Databricks
Unified data and AI platform combining data warehousing, engineering, and machine learning on a lakehouse.
What it does
Databricks is a unified data intelligence platform combining data engineering, data science, machine learning, and analytics on a single lakehouse architecture. Its AI capabilities are extensive - Databricks Assistant (powered by large language models) helps engineers write and debug code, Unity Catalog governs AI and data assets, and the platform provides the infrastructure for training, fine-tuning, and deploying custom AI models at scale. Databricks is where data engineering teams build and orchestrate pipelines, data scientists train models, and analytics teams run SQL queries - all on the same Delta Lake data foundation. It is available on AWS, Azure, and Google Cloud.
Strengths
- Mid-market data engineering and analytics teams use Databricks to consolidate fragmented data pipelines and BI workloads onto a single lakehouse - avoiding the complexity of managing separate data warehouse, data lake, and ML training infrastructure.
- Large enterprises use Databricks as the backbone for their AI and data strategy - training and fine-tuning proprietary models, running petabyte-scale analytics, and building real-time ML applications on a governed, multi-cloud platform.
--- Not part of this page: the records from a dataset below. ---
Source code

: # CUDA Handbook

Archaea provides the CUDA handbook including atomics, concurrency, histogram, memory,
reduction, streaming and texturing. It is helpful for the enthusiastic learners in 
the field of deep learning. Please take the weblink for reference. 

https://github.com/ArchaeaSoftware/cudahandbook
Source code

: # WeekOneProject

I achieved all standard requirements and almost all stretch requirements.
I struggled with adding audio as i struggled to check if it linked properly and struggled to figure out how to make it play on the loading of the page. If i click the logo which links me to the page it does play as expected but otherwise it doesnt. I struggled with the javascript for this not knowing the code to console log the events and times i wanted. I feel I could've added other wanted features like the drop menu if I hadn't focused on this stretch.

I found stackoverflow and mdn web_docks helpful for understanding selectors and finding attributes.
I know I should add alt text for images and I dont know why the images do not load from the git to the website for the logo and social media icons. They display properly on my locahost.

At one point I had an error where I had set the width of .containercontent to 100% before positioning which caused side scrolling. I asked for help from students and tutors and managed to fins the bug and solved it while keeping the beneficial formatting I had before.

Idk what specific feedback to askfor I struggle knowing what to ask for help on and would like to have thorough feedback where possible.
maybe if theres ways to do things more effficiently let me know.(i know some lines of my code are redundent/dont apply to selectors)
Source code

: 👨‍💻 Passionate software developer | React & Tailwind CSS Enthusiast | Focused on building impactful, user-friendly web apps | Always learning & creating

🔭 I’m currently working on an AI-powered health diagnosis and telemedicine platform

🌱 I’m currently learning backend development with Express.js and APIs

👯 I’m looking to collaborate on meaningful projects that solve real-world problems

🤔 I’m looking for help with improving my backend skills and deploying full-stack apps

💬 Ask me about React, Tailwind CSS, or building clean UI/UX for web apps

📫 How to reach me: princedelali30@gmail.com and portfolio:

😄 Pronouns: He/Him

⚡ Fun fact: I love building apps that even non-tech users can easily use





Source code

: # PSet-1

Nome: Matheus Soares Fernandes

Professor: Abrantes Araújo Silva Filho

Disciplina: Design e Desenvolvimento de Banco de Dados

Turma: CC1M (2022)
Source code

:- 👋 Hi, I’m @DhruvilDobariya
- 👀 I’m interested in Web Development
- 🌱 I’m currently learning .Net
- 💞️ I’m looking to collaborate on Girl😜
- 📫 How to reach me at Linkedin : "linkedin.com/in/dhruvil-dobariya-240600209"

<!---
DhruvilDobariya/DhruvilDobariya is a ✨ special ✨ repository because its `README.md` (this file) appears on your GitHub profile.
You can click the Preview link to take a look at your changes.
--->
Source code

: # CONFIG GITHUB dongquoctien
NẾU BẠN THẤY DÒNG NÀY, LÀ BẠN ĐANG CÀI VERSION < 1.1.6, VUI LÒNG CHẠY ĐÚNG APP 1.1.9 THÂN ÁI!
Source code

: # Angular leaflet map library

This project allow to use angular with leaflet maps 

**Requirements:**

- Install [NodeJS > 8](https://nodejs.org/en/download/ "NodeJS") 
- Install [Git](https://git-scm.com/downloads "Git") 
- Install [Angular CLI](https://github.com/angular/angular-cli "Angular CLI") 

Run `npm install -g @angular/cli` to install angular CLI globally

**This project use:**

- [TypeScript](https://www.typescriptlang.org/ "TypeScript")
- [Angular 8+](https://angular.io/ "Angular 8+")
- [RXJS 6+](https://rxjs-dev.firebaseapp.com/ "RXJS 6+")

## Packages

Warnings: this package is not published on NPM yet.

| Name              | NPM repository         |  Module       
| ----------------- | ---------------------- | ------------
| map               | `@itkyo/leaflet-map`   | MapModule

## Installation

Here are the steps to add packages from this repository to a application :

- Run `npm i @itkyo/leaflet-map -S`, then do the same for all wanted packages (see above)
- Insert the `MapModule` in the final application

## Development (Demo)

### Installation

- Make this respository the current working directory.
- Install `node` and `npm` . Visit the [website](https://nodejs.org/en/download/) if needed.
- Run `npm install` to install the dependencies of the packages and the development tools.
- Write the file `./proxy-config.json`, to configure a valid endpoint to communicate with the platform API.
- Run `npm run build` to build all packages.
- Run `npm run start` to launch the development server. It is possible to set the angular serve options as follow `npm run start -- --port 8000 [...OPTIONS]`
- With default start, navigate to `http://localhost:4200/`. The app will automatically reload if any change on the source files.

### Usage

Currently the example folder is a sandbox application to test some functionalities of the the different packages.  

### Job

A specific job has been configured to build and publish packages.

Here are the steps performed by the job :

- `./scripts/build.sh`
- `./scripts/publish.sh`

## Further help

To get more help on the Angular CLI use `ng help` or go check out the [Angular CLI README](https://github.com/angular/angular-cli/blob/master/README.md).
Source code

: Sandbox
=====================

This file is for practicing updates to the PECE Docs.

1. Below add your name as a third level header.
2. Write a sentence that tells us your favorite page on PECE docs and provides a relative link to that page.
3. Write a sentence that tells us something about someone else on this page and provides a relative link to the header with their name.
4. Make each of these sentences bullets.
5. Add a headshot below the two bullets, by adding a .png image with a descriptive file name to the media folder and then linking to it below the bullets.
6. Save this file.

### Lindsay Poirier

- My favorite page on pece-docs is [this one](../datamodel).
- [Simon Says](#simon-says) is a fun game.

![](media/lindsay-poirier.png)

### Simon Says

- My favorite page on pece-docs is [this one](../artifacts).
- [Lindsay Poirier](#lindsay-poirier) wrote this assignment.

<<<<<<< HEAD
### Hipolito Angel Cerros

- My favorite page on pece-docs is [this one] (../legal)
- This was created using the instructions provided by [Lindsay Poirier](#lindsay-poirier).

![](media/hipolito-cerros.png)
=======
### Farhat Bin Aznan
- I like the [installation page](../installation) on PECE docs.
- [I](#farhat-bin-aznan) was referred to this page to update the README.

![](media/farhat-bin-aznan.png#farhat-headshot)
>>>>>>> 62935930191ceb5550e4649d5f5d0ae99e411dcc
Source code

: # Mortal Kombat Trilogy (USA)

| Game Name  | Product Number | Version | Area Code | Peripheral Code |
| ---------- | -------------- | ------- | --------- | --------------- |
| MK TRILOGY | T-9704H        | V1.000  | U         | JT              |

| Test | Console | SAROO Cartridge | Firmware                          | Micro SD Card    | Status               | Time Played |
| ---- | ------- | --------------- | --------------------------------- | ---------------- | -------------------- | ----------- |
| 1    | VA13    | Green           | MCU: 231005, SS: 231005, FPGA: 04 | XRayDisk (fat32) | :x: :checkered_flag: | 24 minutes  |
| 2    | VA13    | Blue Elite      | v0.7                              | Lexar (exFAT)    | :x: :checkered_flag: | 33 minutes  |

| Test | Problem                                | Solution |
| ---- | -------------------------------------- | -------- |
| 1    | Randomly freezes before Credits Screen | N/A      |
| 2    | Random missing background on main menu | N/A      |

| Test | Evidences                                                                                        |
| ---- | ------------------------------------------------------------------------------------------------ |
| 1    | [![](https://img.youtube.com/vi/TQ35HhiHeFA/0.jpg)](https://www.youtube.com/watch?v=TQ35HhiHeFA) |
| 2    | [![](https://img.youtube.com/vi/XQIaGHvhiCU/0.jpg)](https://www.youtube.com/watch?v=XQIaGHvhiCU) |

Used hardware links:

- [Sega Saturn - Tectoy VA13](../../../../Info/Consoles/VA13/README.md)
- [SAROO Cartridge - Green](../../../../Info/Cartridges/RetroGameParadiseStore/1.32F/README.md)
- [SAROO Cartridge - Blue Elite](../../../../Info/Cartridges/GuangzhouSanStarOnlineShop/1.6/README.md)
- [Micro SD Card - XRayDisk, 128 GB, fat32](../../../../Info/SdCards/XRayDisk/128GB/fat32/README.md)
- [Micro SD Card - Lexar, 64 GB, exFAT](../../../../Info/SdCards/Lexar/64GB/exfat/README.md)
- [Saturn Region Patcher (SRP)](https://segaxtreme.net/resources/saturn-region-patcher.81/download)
- Databricks is a unified data intelligence platform combining data engineering, data science, machine learning, and analytics on a single lakehouse architecture.
Watch-outs
- Significant infrastructure expertise required: Getting the most from Databricks requires deep knowledge of Spark, Delta Lake, and cloud infrastructure — organizations without experienced data engineers often struggle to set up and optimize the platform.
- Costs can be difficult to predict: Databricks' DBU (Databricks Unit) pricing is compute-based and varies by workload type — without careful cluster management and auto-scaling policies, costs can escalate unexpectedly.
- Overkill for simple analytics needs: Organizations that primarily need dashboards and basic SQL analytics are better served by Snowflake plus a BI tool — Databricks' depth is most valuable for teams doing complex data engineering and ML.
Pricing
Databricks pricing is based on DBUs (Databricks Units) consumed per workload. Costs vary significantly by cluster type, cloud provider, and usage patterns. No free tier for production use - community edition available for learning. Enterprise contracts negotiated with committed usage discounts.